Rohrbruch finden – durch Hilfe Folgeschäden vermeiden

Es tropft von der Decke, ein dunkler Fleck zeichnet sich an der Wand ab oder eine Pfütze bildet sich auf dem Fußboden? Die Leitung hat Druckverlust und die Wasseruhr läuft ohne Pause? Die Anzeichen für einen Rohrbruch sind vielfältig, die Folgen aber immer ärgerlich für die Betroffenen. Umso wichtiger ist es, schnelle und unkomplizierte Hilfe einzuleiten, um Folgeschäden zu vermeiden.

Was können Sie selber tun?

Die ersten Schritte zur Schadensminimierung können Sie selber einleiten. Dazu zählt:

  • Immer zuerst den Hauptwasserhahn zudrehen, um einen weiteren Wasseraustritt zu verhindern.
  • Wenn es von der Decke tropft, fragen Sie beim Obermieter nach und bitten Sie ihn ggf. das Wasser abzustellen. Wasser lässt sich darüber hinaus durch Handtücher vorübergehend an einer Ausbreitung hindern.
  • Schalten Sie alle elektronischen Geräte aus und decken Sie die Möbel ab.
  • Wenn Sie die Situation nicht in den Griff bekommen, rufen Sie die Feuerwehr!
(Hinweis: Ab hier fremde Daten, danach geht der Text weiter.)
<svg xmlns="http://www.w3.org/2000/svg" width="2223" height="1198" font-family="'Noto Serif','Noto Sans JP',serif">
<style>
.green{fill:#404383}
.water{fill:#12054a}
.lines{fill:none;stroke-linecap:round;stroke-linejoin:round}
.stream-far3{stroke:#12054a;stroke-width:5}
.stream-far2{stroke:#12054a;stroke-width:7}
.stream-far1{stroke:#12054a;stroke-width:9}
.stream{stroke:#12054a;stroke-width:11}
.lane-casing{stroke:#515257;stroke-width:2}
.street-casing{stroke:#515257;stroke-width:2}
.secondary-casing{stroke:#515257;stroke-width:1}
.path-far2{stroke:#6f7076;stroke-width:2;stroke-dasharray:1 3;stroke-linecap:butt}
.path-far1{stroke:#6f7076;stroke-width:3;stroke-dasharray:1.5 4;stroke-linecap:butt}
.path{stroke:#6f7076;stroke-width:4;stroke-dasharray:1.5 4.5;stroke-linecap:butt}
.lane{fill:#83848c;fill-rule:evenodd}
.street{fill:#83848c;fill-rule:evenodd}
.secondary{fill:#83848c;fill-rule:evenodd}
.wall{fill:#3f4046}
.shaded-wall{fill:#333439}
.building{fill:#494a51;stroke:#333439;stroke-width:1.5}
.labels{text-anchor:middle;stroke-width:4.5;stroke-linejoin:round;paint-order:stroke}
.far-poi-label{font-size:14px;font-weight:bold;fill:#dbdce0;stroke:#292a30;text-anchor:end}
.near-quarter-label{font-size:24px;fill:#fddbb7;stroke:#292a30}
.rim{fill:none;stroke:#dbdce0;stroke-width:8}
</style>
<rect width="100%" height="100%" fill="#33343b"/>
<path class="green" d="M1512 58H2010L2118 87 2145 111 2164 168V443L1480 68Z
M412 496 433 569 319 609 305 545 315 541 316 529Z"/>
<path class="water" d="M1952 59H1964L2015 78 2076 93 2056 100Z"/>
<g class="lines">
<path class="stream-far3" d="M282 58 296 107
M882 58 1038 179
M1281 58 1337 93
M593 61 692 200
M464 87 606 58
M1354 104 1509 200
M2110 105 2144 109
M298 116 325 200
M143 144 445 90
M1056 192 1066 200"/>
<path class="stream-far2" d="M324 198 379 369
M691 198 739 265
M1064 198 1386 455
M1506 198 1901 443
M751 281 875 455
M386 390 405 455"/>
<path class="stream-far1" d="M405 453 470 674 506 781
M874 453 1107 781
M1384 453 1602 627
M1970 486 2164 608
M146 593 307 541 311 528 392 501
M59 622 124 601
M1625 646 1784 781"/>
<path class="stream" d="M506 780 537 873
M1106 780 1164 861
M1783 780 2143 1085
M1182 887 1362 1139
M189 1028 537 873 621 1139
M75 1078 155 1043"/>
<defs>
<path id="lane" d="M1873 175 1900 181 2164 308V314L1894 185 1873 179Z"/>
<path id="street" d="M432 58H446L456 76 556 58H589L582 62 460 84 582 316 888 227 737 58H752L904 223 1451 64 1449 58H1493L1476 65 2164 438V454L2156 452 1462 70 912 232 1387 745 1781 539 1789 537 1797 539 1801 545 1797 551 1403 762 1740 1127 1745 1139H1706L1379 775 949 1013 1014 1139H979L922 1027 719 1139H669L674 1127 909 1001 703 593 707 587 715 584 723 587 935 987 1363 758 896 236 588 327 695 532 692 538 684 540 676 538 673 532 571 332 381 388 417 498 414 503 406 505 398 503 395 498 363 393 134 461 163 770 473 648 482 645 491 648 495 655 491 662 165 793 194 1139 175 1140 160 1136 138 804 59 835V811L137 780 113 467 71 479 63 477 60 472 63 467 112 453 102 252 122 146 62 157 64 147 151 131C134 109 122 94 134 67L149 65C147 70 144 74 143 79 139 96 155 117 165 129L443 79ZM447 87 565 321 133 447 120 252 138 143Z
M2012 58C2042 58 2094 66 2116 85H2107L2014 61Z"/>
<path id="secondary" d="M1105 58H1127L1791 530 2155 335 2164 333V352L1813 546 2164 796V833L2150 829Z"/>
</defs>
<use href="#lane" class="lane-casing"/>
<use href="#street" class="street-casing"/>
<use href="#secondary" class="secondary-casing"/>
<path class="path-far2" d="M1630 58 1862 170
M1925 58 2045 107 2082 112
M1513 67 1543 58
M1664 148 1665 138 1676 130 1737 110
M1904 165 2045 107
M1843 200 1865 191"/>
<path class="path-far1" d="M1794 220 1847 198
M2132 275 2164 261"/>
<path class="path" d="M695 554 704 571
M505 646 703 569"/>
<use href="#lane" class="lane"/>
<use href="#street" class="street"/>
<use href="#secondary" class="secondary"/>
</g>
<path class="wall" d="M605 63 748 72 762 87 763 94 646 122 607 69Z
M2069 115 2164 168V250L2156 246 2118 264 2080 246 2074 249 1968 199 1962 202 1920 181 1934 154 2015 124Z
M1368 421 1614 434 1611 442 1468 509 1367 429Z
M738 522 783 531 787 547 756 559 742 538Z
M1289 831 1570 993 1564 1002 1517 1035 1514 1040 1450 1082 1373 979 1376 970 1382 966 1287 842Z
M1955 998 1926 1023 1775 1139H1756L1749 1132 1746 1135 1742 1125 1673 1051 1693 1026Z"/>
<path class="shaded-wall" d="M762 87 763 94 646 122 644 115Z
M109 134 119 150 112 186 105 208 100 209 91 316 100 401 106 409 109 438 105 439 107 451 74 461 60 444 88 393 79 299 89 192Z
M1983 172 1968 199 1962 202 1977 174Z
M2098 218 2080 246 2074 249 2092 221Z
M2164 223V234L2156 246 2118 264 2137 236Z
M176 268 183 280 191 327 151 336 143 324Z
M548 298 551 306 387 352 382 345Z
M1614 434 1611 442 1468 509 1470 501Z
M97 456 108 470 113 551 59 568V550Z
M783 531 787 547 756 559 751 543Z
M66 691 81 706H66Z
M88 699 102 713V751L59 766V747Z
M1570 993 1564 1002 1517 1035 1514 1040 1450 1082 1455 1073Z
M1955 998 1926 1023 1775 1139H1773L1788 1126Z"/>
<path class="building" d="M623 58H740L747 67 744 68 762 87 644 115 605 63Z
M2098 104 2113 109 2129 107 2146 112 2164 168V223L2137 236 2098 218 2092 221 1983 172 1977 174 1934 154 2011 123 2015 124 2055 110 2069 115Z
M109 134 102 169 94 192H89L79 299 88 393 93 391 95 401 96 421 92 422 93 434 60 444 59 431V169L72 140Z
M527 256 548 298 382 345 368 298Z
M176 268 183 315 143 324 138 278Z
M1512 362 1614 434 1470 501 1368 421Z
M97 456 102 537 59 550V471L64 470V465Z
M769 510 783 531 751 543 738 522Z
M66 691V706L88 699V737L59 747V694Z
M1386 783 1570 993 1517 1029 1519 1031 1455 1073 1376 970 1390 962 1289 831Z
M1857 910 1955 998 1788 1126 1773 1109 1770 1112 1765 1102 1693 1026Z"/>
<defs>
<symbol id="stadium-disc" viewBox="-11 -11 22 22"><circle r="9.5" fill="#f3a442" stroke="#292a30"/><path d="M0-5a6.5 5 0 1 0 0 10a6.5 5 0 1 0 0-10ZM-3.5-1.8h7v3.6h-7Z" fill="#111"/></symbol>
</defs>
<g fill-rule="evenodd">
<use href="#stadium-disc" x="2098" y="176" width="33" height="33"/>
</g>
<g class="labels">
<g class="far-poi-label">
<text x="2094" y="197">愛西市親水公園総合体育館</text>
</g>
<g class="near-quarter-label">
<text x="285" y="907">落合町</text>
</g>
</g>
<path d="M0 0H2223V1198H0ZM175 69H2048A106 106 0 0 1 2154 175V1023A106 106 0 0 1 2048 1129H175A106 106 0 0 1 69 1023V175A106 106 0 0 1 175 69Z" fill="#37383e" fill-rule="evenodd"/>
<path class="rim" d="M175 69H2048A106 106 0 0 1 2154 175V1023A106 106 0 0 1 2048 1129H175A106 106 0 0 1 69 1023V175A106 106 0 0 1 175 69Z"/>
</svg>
Als Mieter sollten Sie darüber hinaus umgehend Ihre Hausverwaltung informieren. Denn wenn sich der Rohrbruch an einem Hauptwasserstrang befindet, können weitere Wohnungen betroffen sein. Die Verwaltung kümmert sich auch um die Einleitung der Reparaturmaßnahmen.

Rohrbruch

Die Lokalisierung: Den Rohrbruch finden

Ist das Wasser abgestellt, gilt es, die Leckstelle beim Rohrbruch zu finden. Diese ist nicht immer auf den ersten Blick zu erkennen, denn Wasserleitungen sind nur in den seltensten Fällen sichtbar: Sie verschwinden gut verputzt hinter der Wand oder im Abseits der Dachgeschosse. Ist die Schadensursache zum Beispiel auf Frostschäden, Alterserscheinungen oder Materialfehler zurückzuführen, muss die Leckstelle keinesfalls dort sein, wo das Wasser an die Oberfläche tritt.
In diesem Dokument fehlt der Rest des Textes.